Sesungguhnya perbedaan antara yang khusus dan umum, bagaimanapun juga akan selalu bersifat relatif. Sebuah istilah atau kata mungkin dianggap khusus bila dipertentangkan dengan istilah yang lain, tetapi akan dianggap umum bila harus dibandingkan dengan kata yang lain. Semakin umum sebuah kata, semakin sulit bagi pembaca untuk mengetahui apa yang dikatakan oleh penulis. (Gorys Keraf, 2009 Hal. 92)

b. Kata-kata Abstrak
Kesulitan yang sama kita hadapi lagi pada waktu mendengar atau membaca kata-kata yang abstrak dan kata yang menyatakan generalisasi. Banyak kosakata terbentuk sebagai akibat dari konsep yang tumbuh dalam pikiran kita, bukan mengacu kepada hal yang kongkret. Seperti pada kata-kata seperti; kepahlawanan, kebajikan, kebahagiaan, keadilan, dan sebagainya, akan menimbulkan gagasan yang berlainan pada setiap orang, sesuai dengan pengalaman dan pengertiannya mengenai kata-kata itu. (Gorys Keraf, 2009 Hal. 93)

4. Penggunaan Kata Umum Dan Kata Khusus
Dalam hal ini, kebijaksanaan setiap penulis memegang peranan yang penting. Ia tidakboleh mempergunakan kata abstrak atau kata umum lebih banyak dari pada yang diperlukan. Apabila ia harus mempergunakannya juga, maka ada baiknya ia menyertakan juga contoh-contoh yang kongkret dan khusus supaya pembaca dapat menciptakan pengalaman-pengalaman mental, sehingga dapat tercapai titik pertemuan itu. (Gorys Keraf, 2009 Hal. 93)

■ Data Masukan

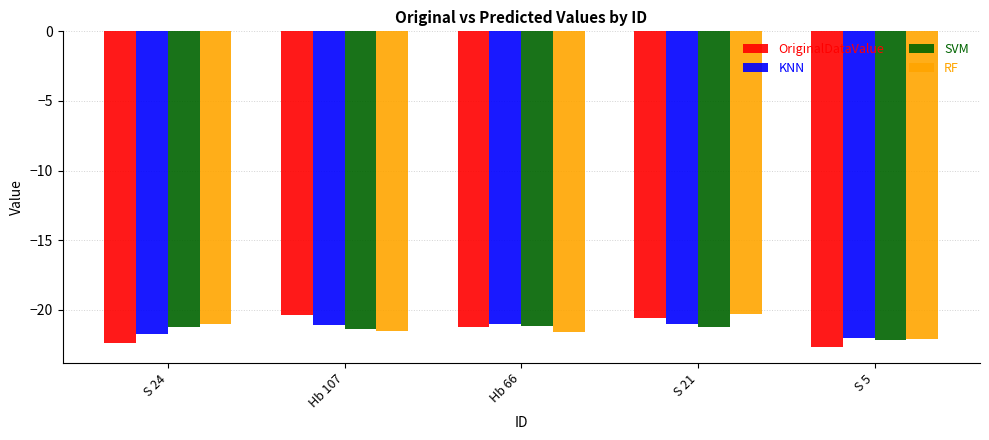

What is the difference between the maximum and minimum values in the RF series?

1.7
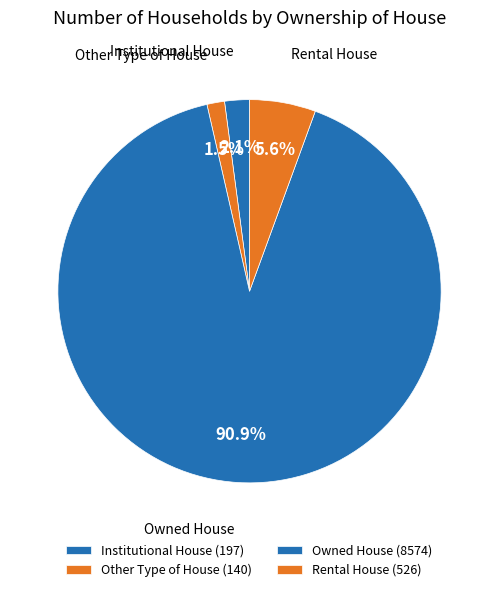

Is there a majority slice in this chart?

Yes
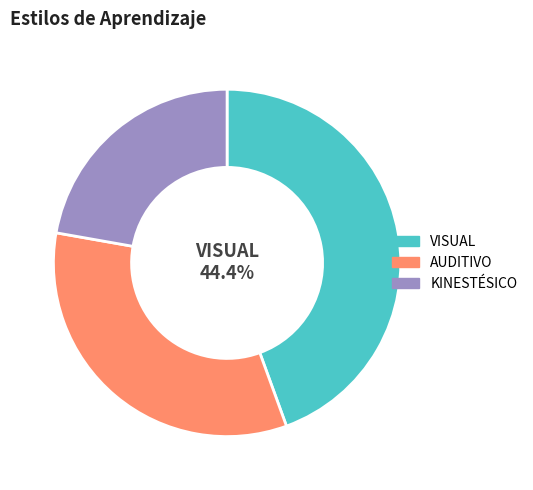

To the nearest percent, what is the difference between the largest and smallest slice percentages?

22%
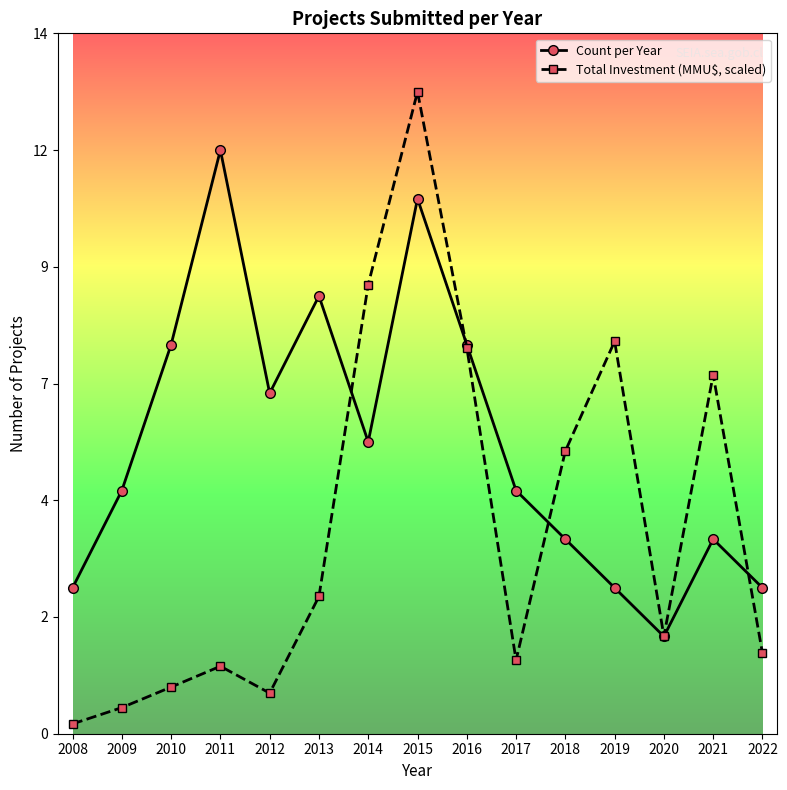

At how many categories does at least one series exceed 7?

8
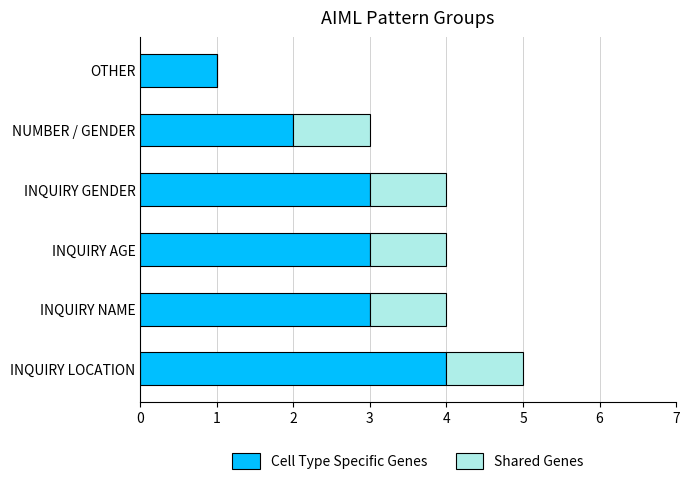

What is the total value across all series at NUMBER / GENDER?

3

■ Tugas Anda
(1) Kembalikan seluruh baris catatan di atas tanpa mengubah satu huruf pun, tetapi hilangkan semua gambarnya.
(2) Teruskan teks tentang penggunaan kata umum, kata khusus, dan kata abstrak itu, dimulai setelah kalimat terakhirnya.

■ Jawaban Tugas
(1)
What is the difference between the maximum and minimum values in the RF series?

1.7

Is there a majority slice in this chart?

Yes

To the nearest percent, what is the difference between the largest and smallest slice percentages?

22%

At how many categories does at least one series exceed 7?

8

What is the total value across all series at NUMBER / GENDER?

3

(2)
Pendeknya, pengertian-pengertian yang umum perlu dapat menjelaskan lebih lanjut, memerlukan lagi pengembangan yang kongkret dan khusus pula. Semakin besar suatu hal yang dinyatakan melalui suatu istilah yang umum, makin besar pula keharusan untuk memberikan perincian-perinciannya. (Gorys Keraf, 2009 Hal. 93)

5. Kata Indria
Suatu jenis pengkhususan dalam memilih kata-kata yang tepat adalah penggunaan istilah yang menyatakan pengalaman-pengalaman yang dicerap oleh pancaindria, yaitu cerapan indria penglihatan, peraba, perasa, dan penciuman. Karena kata-kata ini menggambarkan pengalaman manusia melalui pancaindra secara khusus, maka terjamin pula daya gunanya. Terutama dalam membuat deskripsi. (Gorys Keraf, 2009 Hal. 94)

Sering kali bahwa hubungan antara suatu indria dengan indria yang laindirasakan begitu rapat, sehingga kata yang sebenarnya hanya dikenakan kepada suatu indria dikenakan pula pada indria lainnya. Gejala semacam ini disebut sinestesia. Contoh: kata merdu seharusnya bertalian dengan pendengaran, sedangkan kata sedap bertalian dengan perasa. Tetapi sering pula terjadi bahwa suara yang seharusnya bertalian dengan pendengaran disebut juga sedap. (Gorys Keraf, 2009 Hal. 94)

Kata yang sediakala bertalian dengan perasa kemudian dihubungkan juga dengan penglihatan dan pendengaran. Misalnya :

Wajah manis sekali.
Suaranya manis kedengaran.

6. Perubahan Makna
a. Tejadinya Perubahan Makna
Dari waktu ke waktu, makna kata-kata dapat mengalami perubahan, sehingga akan menimbulkan kesulitan-kesulitan baru bagi pemakai yang terlalu bersifat konservatif. Oleh sebab itu, untuk menjaga agar pilihan kata selalu tepat, maka setiap penutur bahasa harus selalu memperhatikan perubahan-perubahan makna yang terjadi. (Gorys Keraf, 2009 Hal. 95)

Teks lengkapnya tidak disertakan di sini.